A young woman moved to a new house, several miles from her old apartment. This move meant her current doctor’s office was no longer a convenient drive from her house. She was not dissatisfied with her current doctor, but decided to try a doctor closer to her new home, simply to reduce her driving time to appointments.

When she visited the new doctor, she complained about getting migraine headaches, and was promptly prescribed a new medication to help with her headaches. After her visit, she went directly to the pharmacy to fill her new prescription. Filling this new prescription sent an alert to her previous doctor, making him aware that she was seeing a new physician and that she had been prescribed a new medication.

To the patient’s surprise, her previous doctor called her.  He expressed that he cared about her health and wellbeing and that he wanted her to know that the new migraine medication could potentially cause complications with her existing medication.
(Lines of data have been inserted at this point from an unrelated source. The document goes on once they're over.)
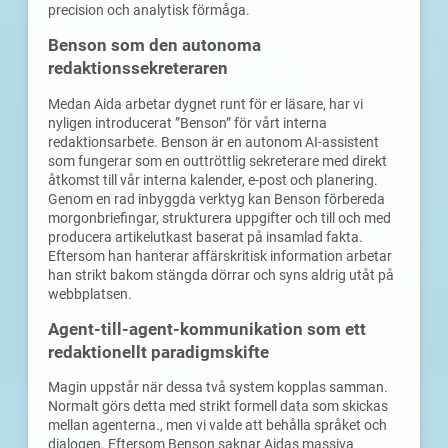
precision och analytisk förmåga.
Benson som den autonoma
redaktionssekreteraren
Medan Aida arbetar dygnet runt för er läsare, har vi
nyligen introducerat ”Benson” för vårt interna
redaktionsarbete. Benson är en autonom AI-assistent
som fungerar som en outtröttlig sekreterare med direkt
åtkomst till vår interna kalender, e-post och planering.
Genom en rad inbyggda verktyg kan Benson förbereda
morgonbriefingar, strukturera uppgifter och till och med
producera artikelutkast baserat på insamlad fakta.
Eftersom han hanterar affärskritisk information arbetar
han strikt bakom stängda dörrar och syns aldrig utåt på
webbplatsen.
Agent-till-agent-kommunikation som ett
redaktionellt paradigmskifte
Magin uppstår när dessa två system kopplas samman.
Normalt görs detta med strikt formell data som skickas
mellan agenterna., men vi valde att behålla språket och
dialogen. Eftersom Benson saknar Aidas massiva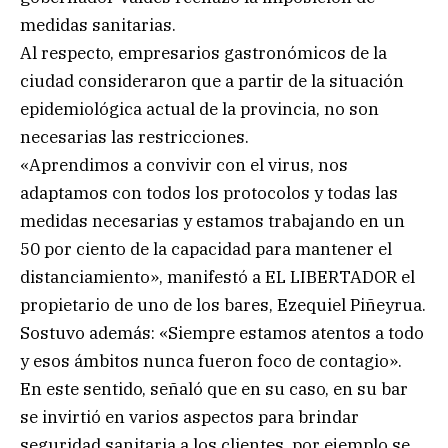
medidas sanitarias.
Al respecto, empresarios gastronómicos de la
ciudad consideraron que a partir de la situación
epidemiológica actual de la provincia, no son
necesarias las restricciones.
«Aprendimos a convivir con el virus, nos
adaptamos con todos los protocolos y todas las
medidas necesarias y estamos trabajando en un
50 por ciento de la capacidad para mantener el
distanciamiento», manifestó a EL LIBERTADOR el
propietario de uno de los bares, Ezequiel Piñeyrua.
Sostuvo además: «Siempre estamos atentos a todo
y esos ámbitos nunca fueron foco de contagio».
En este sentido, señaló que en su caso, en su bar
se invirtió en varios aspectos para brindar
seguridad sanitaria a los clientes, por ejemplo se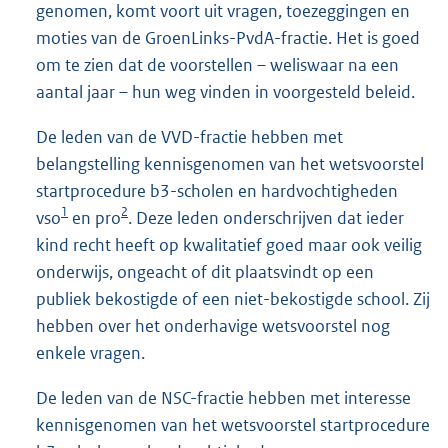
genomen, komt voort uit vragen, toezeggingen en
moties van de GroenLinks-PvdA-fractie. Het is goed
om te zien dat de voorstellen – weliswaar na een
aantal jaar – hun weg vinden in voorgesteld beleid.
De leden van de VVD-fractie hebben met
belangstelling kennisgenomen van het wetsvoorstel
startprocedure b3-scholen en hardvochtigheden
1
2
vso
en pro
. Deze leden onderschrijven dat ieder
kind recht heeft op kwalitatief goed maar ook veilig
onderwijs, ongeacht of dit plaatsvindt op een
publiek bekostigde of een niet-bekostigde school. Zij
hebben over het onderhavige wetsvoorstel nog
enkele vragen.
De leden van de NSC-fractie hebben met interesse
kennisgenomen van het wetsvoorstel startprocedure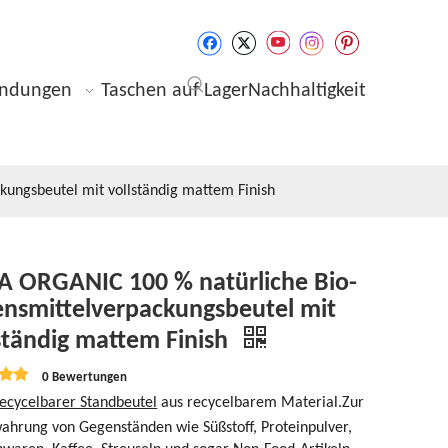
ndungen
Taschen auf Lager
Nachhaltigkeit
ungsbeutel mit vollständig mattem Finish
A ORGANIC 100 % natürliche Bio-
nsmittelverpackungsbeutel mit
ständig mattem Finish
0 Bewertungen
recycelbarer Standbeutel
aus recycelbarem Material.Zur
ahrung von Gegenständen wie Süßstoff, Proteinpulver,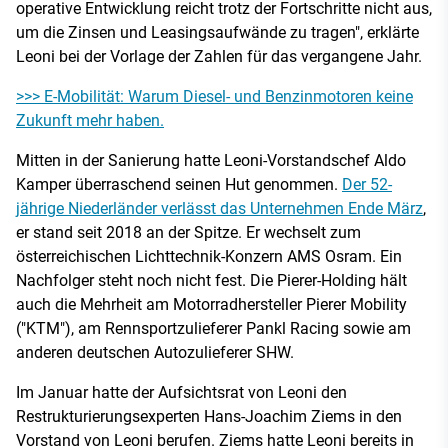
operative Entwicklung reicht trotz der Fortschritte nicht aus,
um die Zinsen und Leasingsaufwände zu tragen", erklärte
Leoni bei der Vorlage der Zahlen für das vergangene Jahr.
>>> E-Mobilität: Warum Diesel- und Benzinmotoren keine
Zukunft mehr haben.
Mitten in der Sanierung hatte Leoni-Vorstandschef Aldo
Kamper überraschend seinen Hut genommen.
Der 52-
jährige Niederländer verlässt das Unternehmen Ende März
,
er stand seit 2018 an der Spitze. Er wechselt zum
österreichischen Lichttechnik-Konzern AMS Osram. Ein
Nachfolger steht noch nicht fest. Die Pierer-Holding hält
auch die Mehrheit am Motorradhersteller Pierer Mobility
("KTM"), am Rennsportzulieferer Pankl Racing sowie am
anderen deutschen Autozulieferer SHW.
Im Januar hatte der Aufsichtsrat von Leoni den
Restrukturierungsexperten Hans-Joachim Ziems in den
Vorstand von Leoni berufen. Ziems hatte Leoni bereits in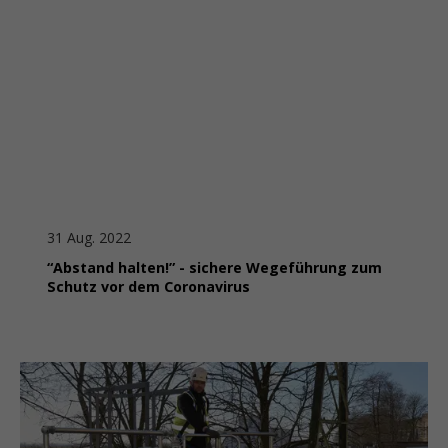
31 Aug. 2022
“Abstand halten!” - sichere Wegeführung zum
Schutz vor dem Coronavirus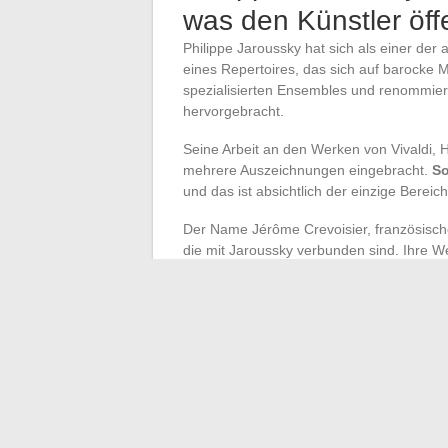
was den Künstler öffe
Philippe Jaroussky hat sich als einer der
eines Repertoires, das sich auf barocke 
spezialisierten Ensembles und renommier
hervorgebracht.
Seine Arbeit an den Werken von Vivaldi, 
mehrere Auszeichnungen eingebracht.
So
und das ist absichtlich der einzige Bereich
Der Name Jérôme Crevoisier, französisch
die mit Jaroussky verbunden sind. Ihre W
verlässliche Quelle erlaubt es, die Natur
freundschaftlichen Rahmen hinaus zu b
wäre Spekulation.
Diese Verwaltung der Grenze zwischen öffe
Welt der klassischen Musik. In einer Zeit
wahrgenommen wird, zeigt Philippe Jarous
Zugeständnisse an die Intimität aufrecht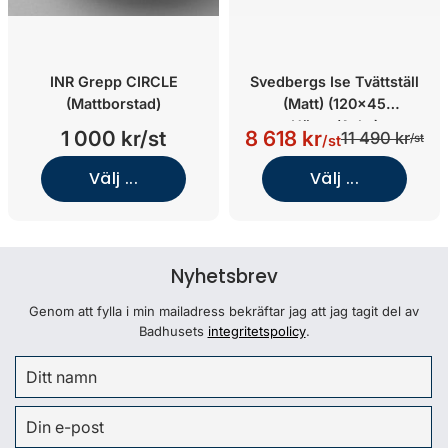
INR Grepp CIRCLE
Svedbergs Ise Tvättställ
(Mattborstad)
(Matt) (120x45
Höger/Aska)
1 000 kr/st
8 618 kr
11 490 kr
/st
/st
Välj ...
Välj ...
Nyhetsbrev
Genom att fylla i min mailadress bekräftar jag att jag tagit del av
Badhusets
integritetspolicy
.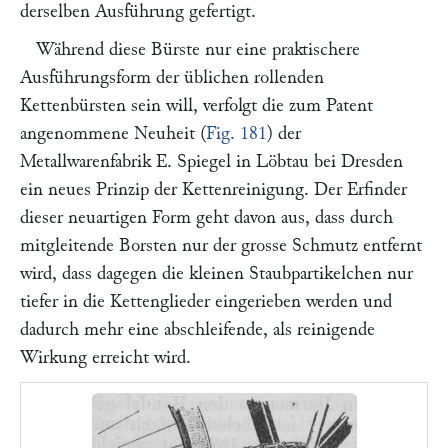
derselben Ausführung gefertigt.
Während diese Bürste nur eine praktischere
Ausführungsform der üblichen rollenden
Kettenbürsten sein will, verfolgt die zum Patent
angenommene Neuheit (
Fig. 181
) der
Metallwarenfabrik E. Spiegel
in Löbtau bei Dresden
ein neues Prinzip der Kettenreinigung. Der Erfinder
dieser neuartigen Form geht davon aus, dass durch
mitgleitende Borsten nur der grosse Schmutz entfernt
wird, dass dagegen die kleinen Staubpartikelchen nur
tiefer in die Kettenglieder eingerieben werden und
dadurch mehr eine abschleifende, als reinigende
Wirkung erreicht wird.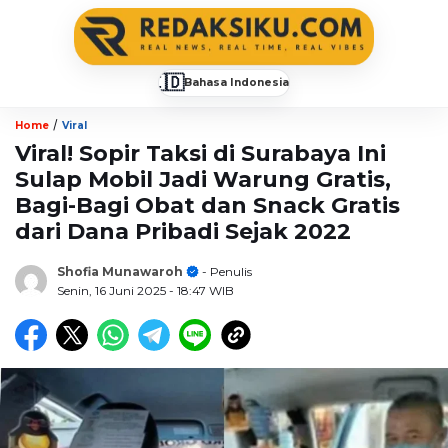
🇮🇩
Bahasa Indonesia
▼
/
Home
Viral
Viral! Sopir Taksi di Surabaya Ini
Sulap Mobil Jadi Warung Gratis,
Bagi-Bagi Obat dan Snack Gratis
dari Dana Pribadi Sejak 2022
Shofia Munawaroh
- Penulis
Senin, 16 Juni 2025
- 18:47 WIB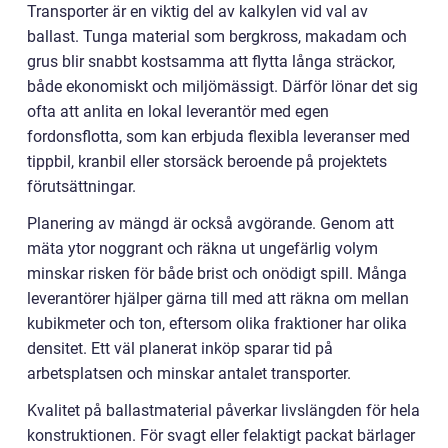
Transporter är en viktig del av kalkylen vid val av
ballast. Tunga material som bergkross, makadam och
grus blir snabbt kostsamma att flytta långa sträckor,
både ekonomiskt och miljömässigt. Därför lönar det sig
ofta att anlita en lokal leverantör med egen
fordonsflotta, som kan erbjuda flexibla leveranser med
tippbil, kranbil eller storsäck beroende på projektets
förutsättningar.
Planering av mängd är också avgörande. Genom att
mäta ytor noggrant och räkna ut ungefärlig volym
minskar risken för både brist och onödigt spill. Många
leverantörer hjälper gärna till med att räkna om mellan
kubikmeter och ton, eftersom olika fraktioner har olika
densitet. Ett väl planerat inköp sparar tid på
arbetsplatsen och minskar antalet transporter.
Kvalitet på ballastmaterial påverkar livslängden för hela
konstruktionen. För svagt eller felaktigt packat bärlager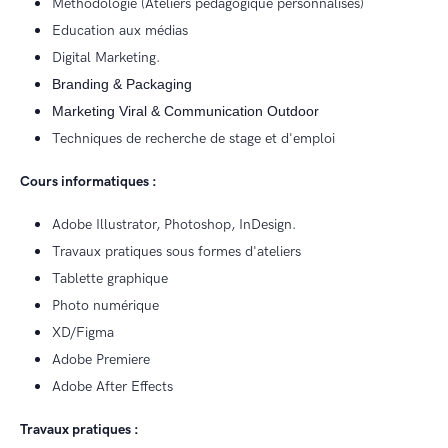
Méthodologie (Ateliers pédagogique personnalisés)
Education aux médias
Digital Marketing.
Branding & Packaging
Marketing Viral & Communication Outdoor
Techniques de recherche de stage et d'emploi
Cours informatiques :
Adobe Illustrator, Photoshop, InDesign.
Travaux pratiques sous formes d'ateliers
Tablette graphique
Photo numérique
XD/Figma
Adobe Premiere
Adobe After Effects
Travaux pratiques :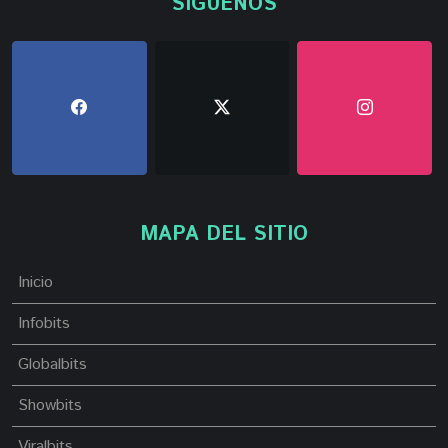
SÍGUENOS
MAPA DEL SITIO
Inicio
Infobits
Globalbits
Showbits
Viralbits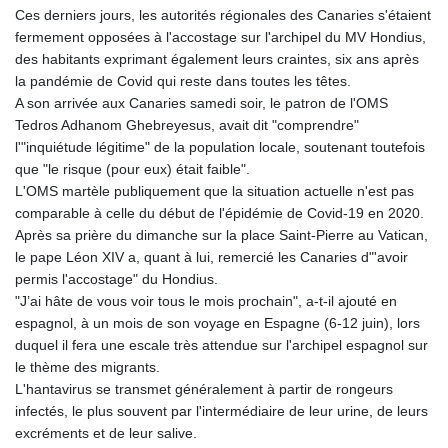
Ces derniers jours, les autorités régionales des Canaries s'étaient
fermement opposées à l'accostage sur l'archipel du MV Hondius,
des habitants exprimant également leurs craintes, six ans après
la pandémie de Covid qui reste dans toutes les têtes.
A son arrivée aux Canaries samedi soir, le patron de l'OMS
Tedros Adhanom Ghebreyesus, avait dit "comprendre"
l'"inquiétude légitime" de la population locale, soutenant toutefois
que "le risque (pour eux) était faible".
L'OMS martèle publiquement que la situation actuelle n'est pas
comparable à celle du début de l'épidémie de Covid-19 en 2020.
Après sa prière du dimanche sur la place Saint-Pierre au Vatican,
le pape Léon XIV a, quant à lui, remercié les Canaries d"'avoir
permis l'accostage" du Hondius.
"J’ai hâte de vous voir tous le mois prochain", a-t-il ajouté en
espagnol, à un mois de son voyage en Espagne (6-12 juin), lors
duquel il fera une escale très attendue sur l'archipel espagnol sur
le thème des migrants.
L'hantavirus se transmet généralement à partir de rongeurs
infectés, le plus souvent par l'intermédiaire de leur urine, de leurs
excréments et de leur salive.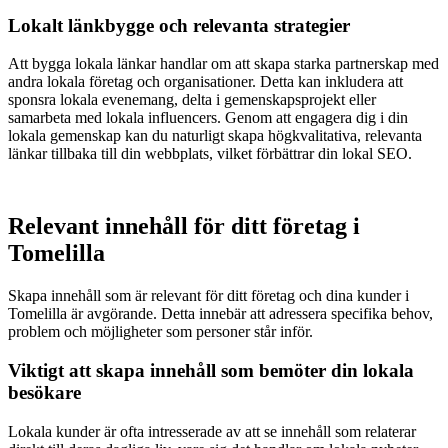
Lokalt länkbygge och relevanta strategier
Att bygga lokala länkar handlar om att skapa starka partnerskap med
andra lokala företag och organisationer. Detta kan inkludera att
sponsra lokala evenemang, delta i gemenskapsprojekt eller
samarbeta med lokala influencers. Genom att engagera dig i din
lokala gemenskap kan du naturligt skapa högkvalitativa, relevanta
länkar tillbaka till din webbplats, vilket förbättrar din lokal SEO.
Relevant innehåll för ditt företag i
Tomelilla
Skapa innehåll som är relevant för ditt företag och dina kunder i
Tomelilla är avgörande. Detta innebär att adressera specifika behov,
problem och möjligheter som personer står inför.
Viktigt att skapa innehåll som bemöter din lokala
besökare
Lokala kunder är ofta intresserade av att se innehåll som relaterar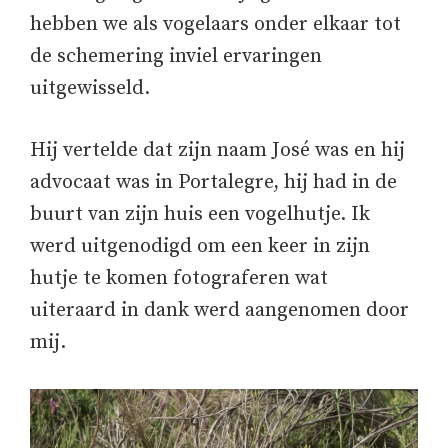
hebben we als vogelaars onder elkaar tot
de schemering inviel ervaringen
uitgewisseld.
Hij vertelde dat zijn naam José was en hij
advocaat was in Portalegre, hij had in de
buurt van zijn huis een vogelhutje. Ik
werd uitgenodigd om een keer in zijn
hutje te komen fotograferen wat
uiteraard in dank werd aangenomen door
mij.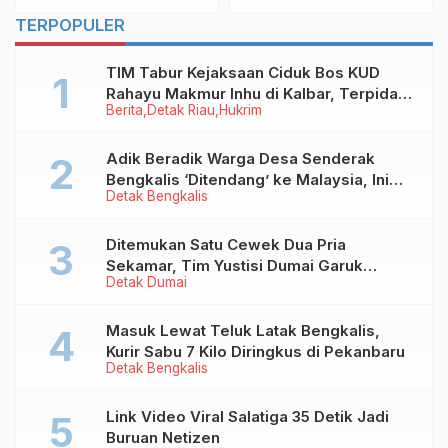
TERPOPULER
TIM Tabur Kejaksaan Ciduk Bos KUD
Rahayu Makmur Inhu di Kalbar, Terpidana
Berita
Detak Riau
Hukrim
Kredit Fiktif Rp2,8 M
Adik Beradik Warga Desa Senderak
Bengkalis ‘Ditendang’ ke Malaysia, Ini
Detak Bengkalis
Sebabnya!
Ditemukan Satu Cewek Dua Pria
Sekamar, Tim Yustisi Dumai Garuk
Detak Dumai
Puluhan Pasangan Mesum
Masuk Lewat Teluk Latak Bengkalis,
Kurir Sabu 7 Kilo Diringkus di Pekanbaru
Detak Bengkalis
Link Video Viral Salatiga 35 Detik Jadi
Buruan Netizen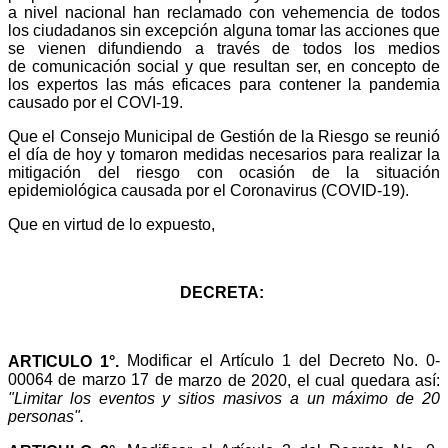
a nivel nacional han reclamado con vehemencia de todos
los ciudadanos sin excepción alguna tomar las acciones que
se vienen difundiendo a través de todos los medios
de
comunicación social y que resultan ser, en concepto de
los expertos las más eficaces para contener la pandemia
causado por el COVI-19.
Que el Consejo Municipal de Gestión de la Riesgo se reunió
el día de hoy y tomaron medidas necesarios para realizar la
mitigación del riesgo con ocasión de la situación
epidemiológica causada por el Coronavirus (COVID-19).
Que en virtud de lo expuesto,
DECRETA:
Modificar el Artículo 1 del Decreto No. 0-
ARTICULO 1°.
00064 de marzo 17 de
marzo de 2020, el cual quedara así:
"Limitar los eventos y sitios masivos a un máximo de 20
personas".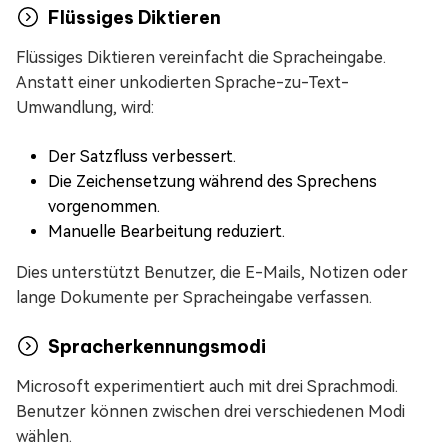
Flüssiges Diktieren
Flüssiges Diktieren vereinfacht die Spracheingabe.
Anstatt einer unkodierten Sprache-zu-Text-
Umwandlung, wird:
Der Satzfluss verbessert.
Die Zeichensetzung während des Sprechens
vorgenommen.
Manuelle Bearbeitung reduziert.
Dies unterstützt Benutzer, die E-Mails, Notizen oder
lange Dokumente per Spracheingabe verfassen.
Spracherkennungsmodi
Microsoft experimentiert auch mit drei Sprachmodi.
Benutzer können zwischen drei verschiedenen Modi
wählen.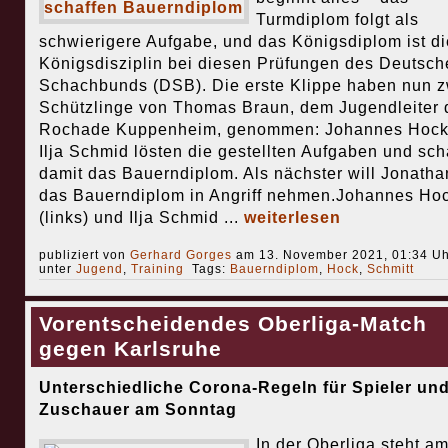
Turmdiplom folgt als
schwierigere Aufgabe, und das Königsdiplom ist di
Königsdisziplin bei diesen Prüfungen des Deutsch
Schachbunds (DSB). Die erste Klippe haben nun z
Schützlinge von Thomas Braun, dem Jugendleiter 
Rochade Kuppenheim, genommen: Johannes Hock
Ilja Schmid lösten die gestellten Aufgaben und sch
damit das Bauerndiplom. Als nächster will Jonath
das Bauerndiplom in Angriff nehmen.Johannes Ho
(links) und Ilja Schmid ...
weiterlesen
publiziert von
Gerhard Gorges
am 13. November 2021, 01:34 Uh
unter
Jugend
,
Training
Tags:
Bauerndiplom
,
Hock
,
Schmitt
Vorentscheidendes Oberliga-Match
gegen Karlsruhe
Unterschiedliche Corona-Regeln für Spieler un
Zuschauer am Sonntag
In der Oberliga steht a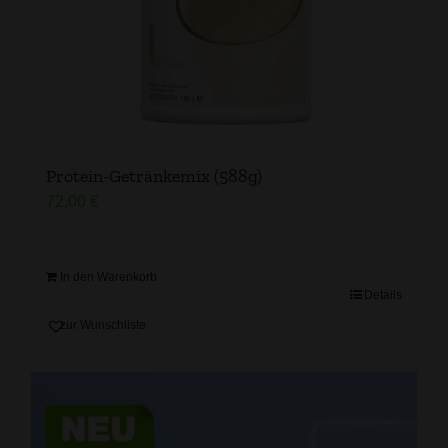
Protein-Getränkemix (588g)
72,00
€
In den Warenkorb
Details
zur Wunschliste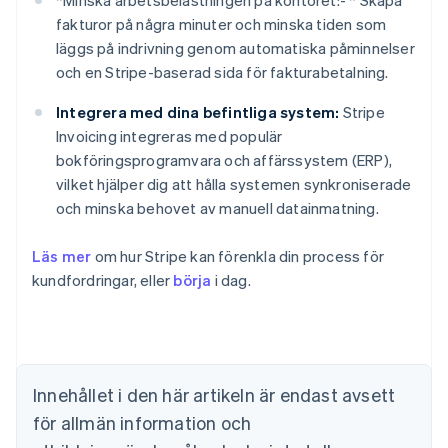
*
Minska arbetsbelastningen på kontoret:- *
Skapa
fakturor på några minuter och minska tiden som
läggs på indrivning genom automatiska påminnelser
och en Stripe-baserad sida för fakturabetalning.
Integrera med dina befintliga system:
Stripe
Invoicing integreras med populär
bokföringsprogramvara och affärssystem (ERP),
vilket hjälper dig att hålla systemen synkroniserade
och minska behovet av manuell datainmatning.
Australien
English
Belgien
Läs mer
om hur Stripe kan förenkla din process för
Nederlands
Français
Deutsch
English
kundfordringar, eller
börja
i dag.
Brasilien
Português
English
Bulgarien
English
Cypern
Innehållet i den här artikeln är endast avsett
English
Danmark
för allmän information och
English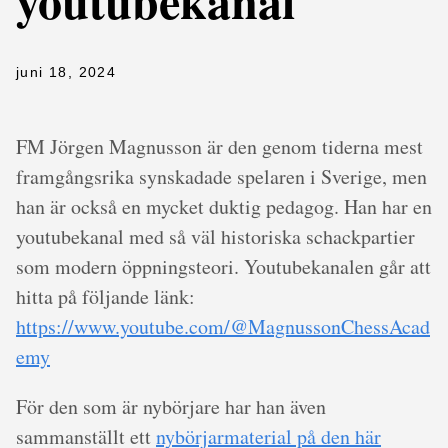
youtubekanal
juni 18, 2024
FM Jörgen Magnusson är den genom tiderna mest
framgångsrika synskadade spelaren i Sverige, men
han är också en mycket duktig pedagog. Han har en
youtubekanal med så väl historiska schackpartier
som modern öppningsteori. Youtubekanalen går att
hitta på följande länk:
https://www.youtube.com/@MagnussonChessAcad
emy
För den som är nybörjare har han även
sammanställt ett
nybörjarmaterial på den här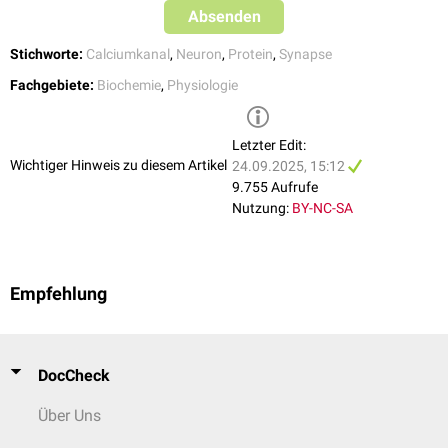
Absenden
Stichworte:
Calciumkanal
,
Neuron
,
Protein
,
Synapse
Fachgebiete:
Biochemie
,
Physiologie
Letzter Edit:
Wichtiger Hinweis zu diesem Artikel
24.09.2025, 15:12
9.755 Aufrufe
Nutzung:
BY-NC-SA
Empfehlung
DocCheck
Über Uns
The former patient was shocked that her previous doctor had taken the time research her new medication (and how it would react with her existing medications), and that he cared enough to tell alert her of its dangers, even though she had changed to a new doctor. Despite the longer drive, the patient decided to no longer see her new doctor and to return to her old one.


  • The patient felt as though her previous doctor truly cared for her, even outside of their formal business relationship.
  • The new doctor lost credibility in the patient’s eyes for not properly researching the migraine medication.
  • The patient decided it was worth driving longer to a doctor who provided good, trustworthy, and caring service.